Jio to make $600 mn extra income thanks to TRAI’s interconnection rate?

India telecom ARPUFitch Ratings said TRAI’s decision to cut IUC by 57 percent will result in a transfer of $500 million -$600 million per year from incumbents to Reliance Jio.

Indian telecom operators such as Bharti Airtel, Idea Cellular, Vodafone, among others pay the MTR when one of their customers makes a voice call to a user on another network, with the fee going to the operator on which a call terminates.

Mobile operators with large subscriber bases tend to be net recipients of these interconnection fees. Bharti Airtel alone received about $75 million in interconnection revenue from Reliance Jio in April-June 2017.

Fitch Ratings said the financial performance of India’s main incumbent telecoms will be undermined by the telecom regulator’s plan to reduce the mobile termination rate (MTR) by 57 percent to INR0.06 per minute with effect from October 2017 and to remove it completely by January 2020.

The move should bring significant cost-savings and lead to faster-than-expected EBITDA break-even for recent entrant Reliance Jio, a subsidiary of Reliance Industries.

Fitch Ratings said the MTR cut will reduce the EBITDA of Bharti Airtel, Idea Cellular and Vodafone India by 3 percent – 6 percent in the financial year ending March 2018 (FY18). This will place further pressure on them, which are already facing unprecedented competition from Jio.

Industry average revenue per user declined by 20 percent-22 percent yoy in Q1 FY 2018, reflecting Jio’s offer of free voice, text and data services for six months from September 2016 and its subsequent discounts and promotions to win subscribers.

Most incumbents have lost subscriber market share to Jio during the last two quarters, with Bharti the exception.

The removal of the MTR in 2020 will have a much smaller impact. Reliance Jio’s net payment of interconnections fees to incumbents will fall as its subscriber base grows, and asymmetry will be minimal by 2020.

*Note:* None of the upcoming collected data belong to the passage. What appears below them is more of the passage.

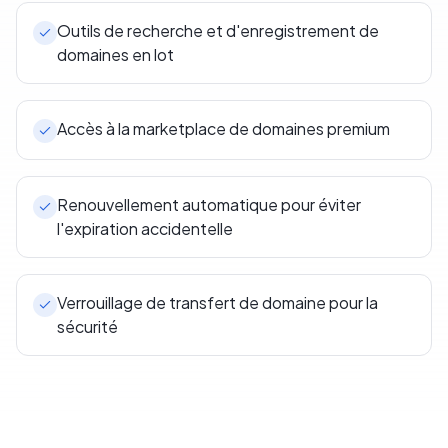
Outils de recherche et d'enregistrement de
domaines en lot
Accès à la marketplace de domaines premium
Renouvellement automatique pour éviter
l'expiration accidentelle
Verrouillage de transfert de domaine pour la
sécurité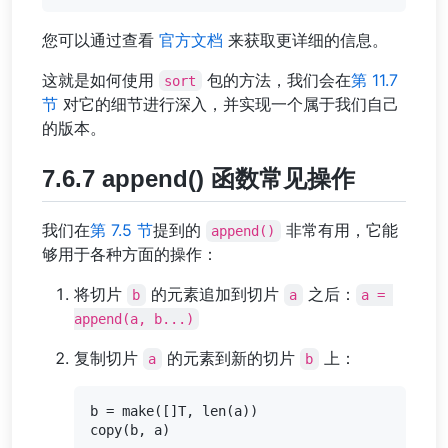
您可以通过查看
官方文档
来获取更详细的信息。
这就是如何使用
包的方法，我们会在
第 11.7
sort
节
对它的细节进行深入，并实现一个属于我们自己
的版本。
7.6.7 append() 函数常见操作
我们在
第 7.5 节
提到的
非常有用，它能
append()
够用于各种方面的操作：
将切片
的元素追加到切片
之后：
b
a
a = 
append(a, b...)
复制切片
的元素到新的切片
上：
a
b
b = make([]T, len(a))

Jio already had 98 million active subscribers at end-July 2017 with a 9.6 percent share. Moreover, overall voice revenue will continue to drop as a result of Jio free voice call offerings and the rising popularity of data-led ‘over the top’ (OTT) operators.

Bharti Airtel’s revenue and EBITDA will decline by at least 5 percent in FY 2018 amid intense competition and lower MTRs.

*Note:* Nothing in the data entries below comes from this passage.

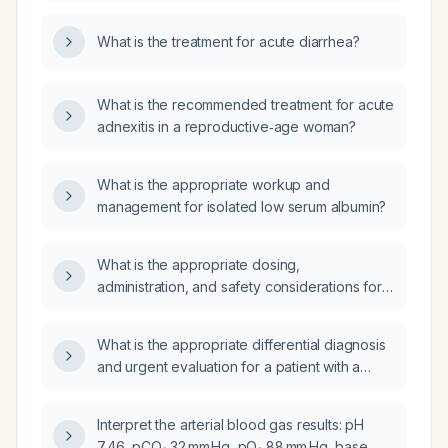
five days?
What is the treatment for acute diarrhea?
What is the recommended treatment for acute
adnexitis in a reproductive‑age woman?
What is the appropriate workup and
management for isolated low serum albumin?
What is the appropriate dosing,
administration, and safety considerations for
magnesium glycinate in adults?
What is the appropriate differential diagnosis
and urgent evaluation for a patient with a
history of thyroid disease treated with
levothyroxine and liothyronine who has
Interpret the arterial blood gas results: pH
experienced unintentional weight loss of 20–
7.46, pCO₂ 32 mm Hg, pO₂ 88 mm Hg, base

Mobile blended average revenue per user is likely to fall to around INR150 or $2.2 by March 2018, down 5 percent from March 2017.

Jio, which has a revenue market share of around 4 percent-5 percent, will increase its revenue share to more than 10 percent by 2018.

Faisal Kawoosa, principal analyst — Telecommunications & ESDM at CyberMedia Research said the reduction in IUC will be hitting the Capex related investments and ROI on the existing infrastructure investments of mobile operators.